Les forages en eau trouble d'Elf

Par Philippe MATHON, le 23 avril 2003 à 22h00 , mis à jour le 23 avril 2003 à 21h05

Le tribunal correctionnel de Paris a examiné mercredi les conditions du rachat par Elf d'une société pétrolière britannique. Une commission de 15 millions de dollars a été versée à cette occasion, dont près de trois millions à Maurice Bidermann, le roi du textile et ami de Loïk Le Floch-Prigent.

elf maurice bidermann © INTERNE

Au début de l'année 1991, les dirigeants d'Elf se penchent sur la société Occidental Petroleum, dite Oxy. Ce groupe pétrolier britannique est en bonne santé financière et présente l'avantage de détenir un champ pétrolifère en Mer du Nord, une zone encore inexploitée par Elf. Le 26 mars 1991, en collaboration avec une autre société pétrolière britannique, Elf rachète Oxy pour la coquette somme de 1,35 milliards de dollars. "La plus belle opération de ma carrière chez Elf", lance Loïk Le Floch-Prigent à la barre.

Mais la facture fait bon nombre de sceptiques. A commencer par les experts du groupe pétrolier qui avaient évalué Oxy entre 885 millions et 1,127 milliards de dollars. Le directeur financier avait donné un avis négatif à la transaction. Un cabinet de conseil et d'audit financier avait parlé d'1 milliard de dollars comme un "prix maximum logique". "Au-delà, le risque financier est inéluctable", notait-il. Enfin, le groupe Total s'était porté candidat au rachat d'Oxy à hauteur de 800 millions de dollars. Un gouffre entre les deux offres.

Selon l'accusation, le prix versé par Elf aurait été surévalué de plus de 200 millions de dollars en raison des liens personnels qui unissaient Loïk Le Floch-Prigent et les dirigeants d'Oxy. L'intéressé balaie tout cela d'un revers de main et se lance dans une longue explication. Il parle des offres élevées de concurrents. "Lesquelles ? ", demande le président Desplan. "Chevron, d'après ce que je sais", répond Le Floch sans grande conviction. Il évoque les "réserves prouvées" et les "réserves probables" de la Mer du Nord et évoque pour la première fois un tête-à-tête avec un ancien conseiller de Margaret Thatcher lui parlant d'un cadeau fiscal dans le cas où la transaction serait élevée. Autant d'informations que Le Floch n'a pas jugé bon de communiquer à ses principaux collaborateurs de l'époque. Le procureur l'interroge sur ses petites cachotteries :

  – "A quoi sert un conseil d'administration d'une grande entreprise ?
  – Vous savez, le patron d'une entreprise est une chauve-souris : il a parfois comme patron le président de la République et à un autre moment la Bourse. 
  – Un conseil d'administration est donc une chambre d'enregistrement ? 
  – Bien sûr, tout est toujours décidé avant. D'une façon générale, le conseil d'administration est une fiction".
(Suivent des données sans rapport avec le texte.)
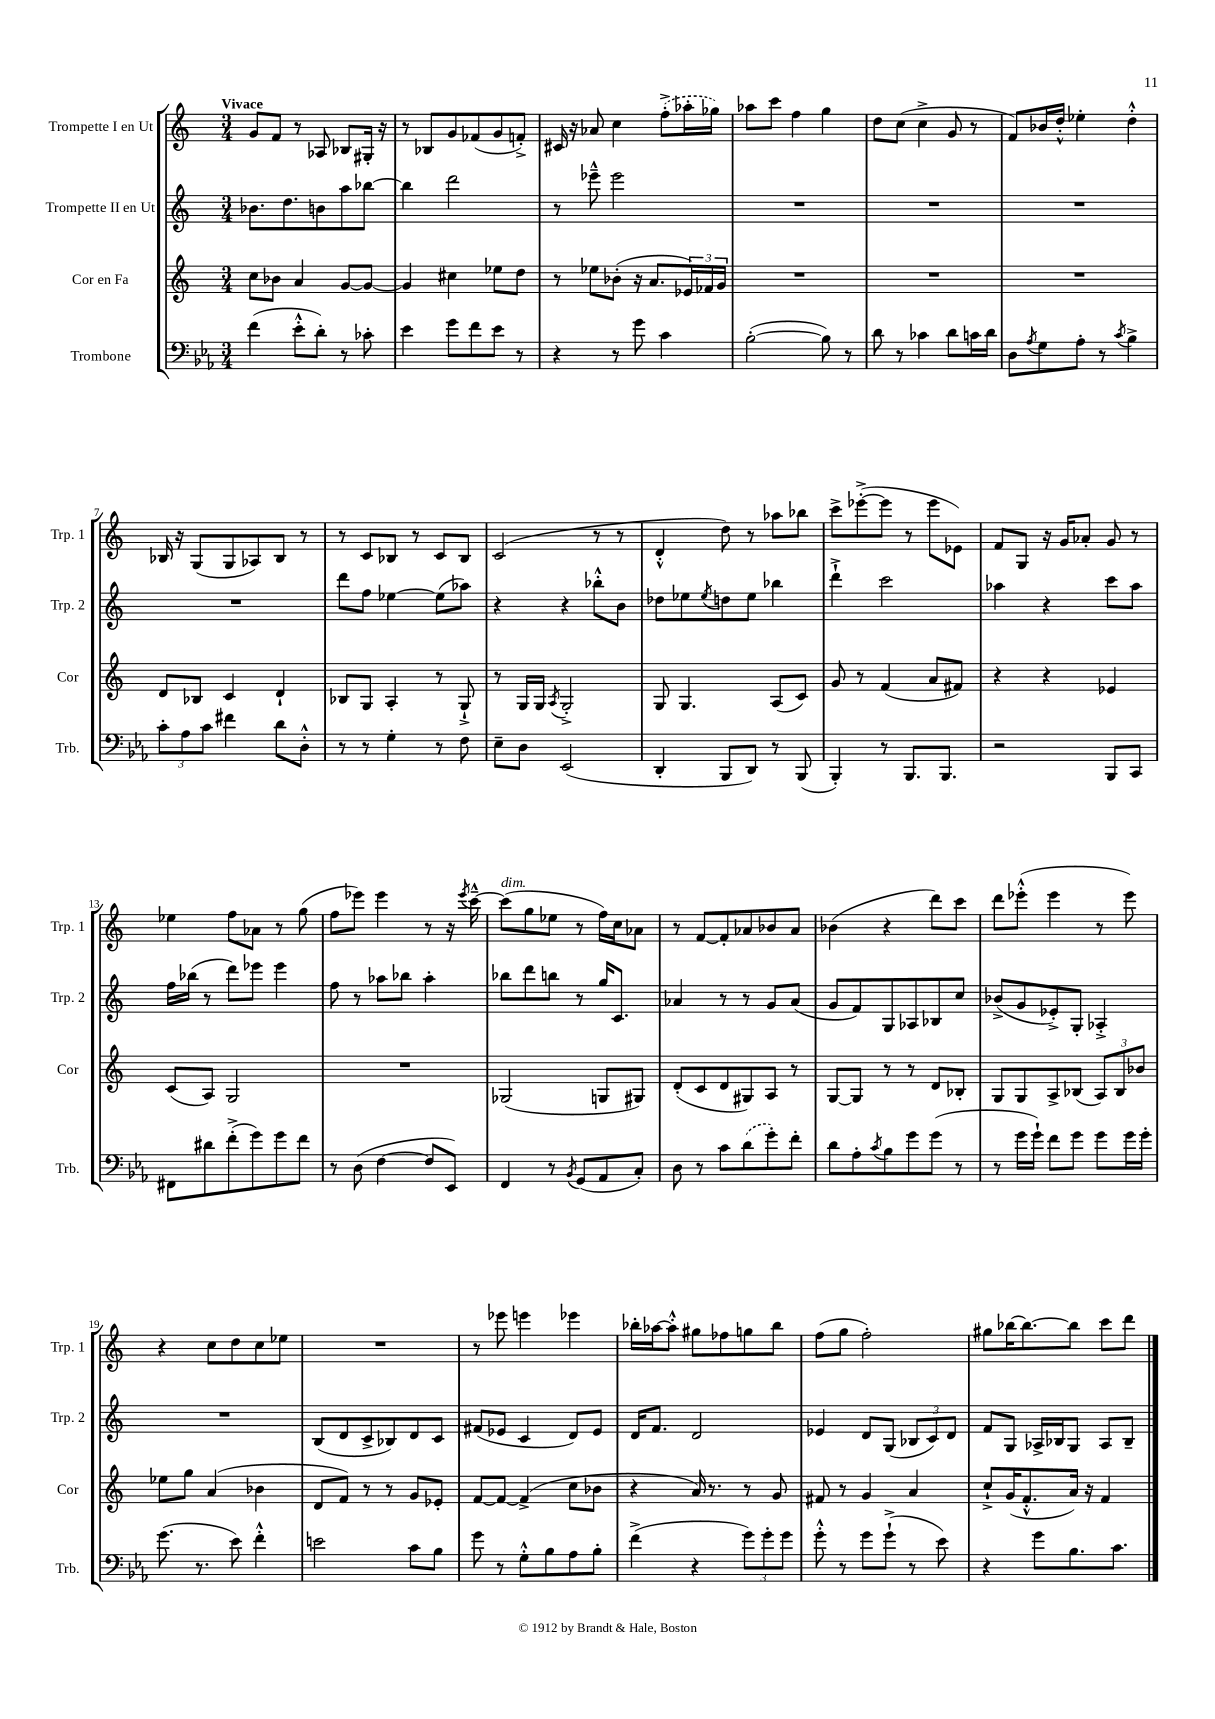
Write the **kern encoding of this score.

**kern	**kern	**kern	**kern
*staff4	*staff3	*staff2	*staff1
*clefF4	*clefG2	*clefG2	*clefG2
*k[b-e-a-]	*k[]	*k[]	*k[]
*M3/4	*M3/4	*M3/4	*M3/4
(4f	8cc	8.b-	8g
.	8b-	.	8f
.	.	8.dd	.
8e-'^^	4a	.	8r
8d')	.	8b	8A-
8r	[8g	8aa	8B-
8c-'	8g_	[8bb-	16G#'
.	.	.	16r
=	=	=	=
4e-	4g]	4bb-]	8r
.	.	.	8B-
8g	4cc#	2ddd	8g
8f	.	.	(8f-
8e-	8ee-	.	8g
8r	8dd	.	8f'^)
=	=	=	=
4r	8r	8r	16c#
.	.	.	16r
.	8ee-	8eee-~^^	8a-
8r	(8b-'	2eee-	4cc
8g	16r	.	.
.	8.a	.	.
4c	.	.	(8ff'^
.	24e-)	.	16aa-'
.	24f-	.	.
.	.	.	16gg-)
.	24g	.	.
=	=	=	=
([2B-'	2.r	2.r	8aa-
.	.	.	8ccc
.	.	.	4ff
8B-])	.	.	4gg
8r	.	.	.
=	=	=	=
8d	2.r	2.r	8dd
8r	.	.	(8cc
4c-	.	.	4cc^
8d	.	.	8g
16c	.	.	8r
16d	.	.	.
=	=	=	=
8D	2.r	2.r	8f)
8qA-	.	.	.
8G	.	.	16b-
.	.	.	16dd'^^
8A-'	.	.	4ee-'
8r	.	.	.
8qc	.	.	.
4B-^	.	.	4dd'^^
=	=	=	=
12c'	8d	2.r	16B-
.	.	.	16r
12A-	.	.	.
.	8B-	.	(8G
12c	.	.	.
4f#	4c	.	8G
.	.	.	8A-)
8d	4d`	.	8B-
8D'^^	.	.	8r
=	=	=	=
8r	8B-	8ddd	8r
8r	8G	8ff	8c
4G'	4A'	[4ee-	8B-
.	.	.	8r
8r	8r	(8ee-]	8c
8F	8G`^	8aa-)	8B-
=	=	=	=
8E-~	8r	4r	(2c
8D	16G	.	.
.	16G	.	.
.	8qA	.	.
(2EE-	2G'^	4r	.
.	.	8bb-'^^	8r
.	.	8b	8r
=	=	=	=
4DD'	8G	8dd-	4d'^^
.	4.G	8ee-	.
.	.	8qee-	.
8BBB-	.	8dd	8dd)
8DD)	.	8ee-	8r
8r	(8A	4bb-	8aa-
(8BBB-	8c)	.	8bb-
=	=	=	=
4BBB-')	8g	4ddd`^	8ccc^
.	8r	.	([8eee-'^
8r	(4f	2ccc	8eee-]
8.BBB-	.	.	8r
.	8a	.	8eee-
8.BBB-	.	.	.
.	8f#)	.	8e-)
=	=	=	=
2r	4r	4aa-	8f
.	.	.	8G
.	4r	4r	16r
.	.	.	16g
.	.	.	8a-'
8BBB-	4e-	8ccc	8g
8CC	.	8aa-	8r
=	=	=	=
8FF#	(8c	16ff	4ee-
.	.	(16bb-	.
8d#	8A)	8r	.
(8f'^	2G	8ddd)	8ff
8g)	.	8eee-	8a-
8g	.	4eee-	8r
8f	.	.	(8gg
=	=	=	=
8r	2.r	8ff	8ff
(8D	.	8r	8eee-)
[4F	.	8aa-	4eee-
.	.	8bb-	.
8F]	.	4aa-'	8r
8EE-)	.	.	16r
.	.	.	8qeee-
.	.	.	[16ccc~^^
=	=	=	=
4FF	(2G-	8bb-	(8ccc]
.	.	8ddd	8gg
8r	.	8bb	8ee-
8qBB-	.	.	.
(8GG	.	8r	8r
8AA-	8G	16gg	16ff)
.	.	8.c	16cc
8C')	8G#)	.	8a-
=	=	=	=
8D	(8d'	4a-	8r
8r	8c	.	[8f
8c	8d	8r	8f']
(8d	8G#)	8r	8a-
8g')	8A	8g	8b-
8f'	8r	(8a-	8a-
=	=	=	=
8d	[8G	8g	(4b-
8A-'	8G]	8f)	.
8qc	.	.	.
8B-	8r	8G	4r
8g	8r	8A-	.
(8g	8d	8B-	8ddd)
8r	8B-'	8cc	8ccc
=	=	=	=
8r	8G	(8b-^	8ddd
16g	8G	8g	(8eee-'^^
16g`)	.	.	.
8f	8A^	8e-'^)	4eee-
8g	(8B-	8G'	.
8g	12A)	4A-'^	8r
.	12B-	.	.
16g	.	.	8eee-)
.	12b-	.	.
16g'	.	.	.
=	=	=	=
(8.g	8ee-	2.r	4r
.	8gg	.	.
8.r	.	.	.
.	(4a	.	8cc
8e-)	.	.	8dd
4f'^^	4b-	.	8cc
.	.	.	8ee-
=	=	=	=
2e	8d	(8B	2.r
.	8f)	8d	.
.	8r	8c^	.
.	8r	8B-)	.
8c	8g	8d	.
8B-	8e-'	8c	.
=	=	=	=
8g	[8f	(8f#	8r
8r	8f_	8e-	8eee-
8G'^^	(4f^]	4c	4eee
8B-	.	.	.
8A-	8cc	8d)	4eee-
8B-'	8b-	8e-	.
=	=	=	=
(4f^	4r	16d	16bb-'
.	.	8.f	[16aa-
.	.	.	8aa-'^^]
4r	16a)	2d	8gg#
.	8.r	.	.
.	.	.	8ff-
12g)	8r	.	8gg
12g'	.	.	.
.	8g	.	8bb-
12g	.	.	.
=	=	=	=
8g'^^	8f#	4e-	(8ff
8r	8r	.	8gg
8g	4g	8d	2ff')
(8g`^	.	(8G	.
8r	4a	12B-	.
.	.	12c)	.
8e-)	.	.	.
.	.	12d	.
=	=	=	=
4r	8cc`^	8f	8gg#
.	(16g	8G	[16bb-
.	8.f'^^	.	8.bb-_
8g	.	16A-^	.
.	.	16B-	.
8.B-	16a)	8G	8bb-]
.	16r	.	.
.	4f	8A-	8ccc
8.c	.	.	.
.	.	8B-~	8ddd
==	==	==	==
*-	*-	*-	*-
Les anciens collaborateurs de Le Floch apprécieront.

Les débats s'orientent ensuite sur la généreuse commission de 15 millions de dollars (13,7 millions d'euros) versée par Elf à l'occasion du rachat d'Oxy. Plus de 5,1 millions de dollars sont allés dans les poches de Nathan Meyohas, un intermédiaire turc qui semble avoir réellement apporté sa connaissance du business outre-Manche. Plus curieusement, c'est Maurice Bidermann, le roi du textile et ami de Le Floch, qui a joué le rôle "d'apporteur d'affaire" en présentant Meyohas à Elf. Une idée à 2,7 millions de dollars… Pour la première fois, l'ancien patron d'Elf le reconnaît : "Maurice Bidermann a initié cette opération, il a joué le rôle d'apporteur d'affaires. C'est lui qui a eu l'idée", dit-il simplement. "Pourquoi ne l'avez-vous pas dit plus tôt ?" , interroge, sévère, le président du tribunal. "Si je parlais de Maurice Bidermann devant les juges, ils m'auraient six mois de plus en prison".

Deux millions de dollars de commissions sont revenus à Alfred Sirven, l'ancien bras droit de Le Floch. Claude Richard, l'avocat de Bidermann a monnayé 600.000 francs, puis 1,4 million de dollars son rôle de prête-nom. Le reste de l'argent, retiré en partie en liquide, s'est envolé.

Lundi, le tribunal se penchera sur le rachat par Elf de la raffinerie allemande de Leuna, en 1992, et sur le détournement présumé de 256 millions de francs. Pierre Léthier, l'ancien espion français en fuite durant près de trois ans et qui s'est rendu mardi, sera présent lors de l'audience.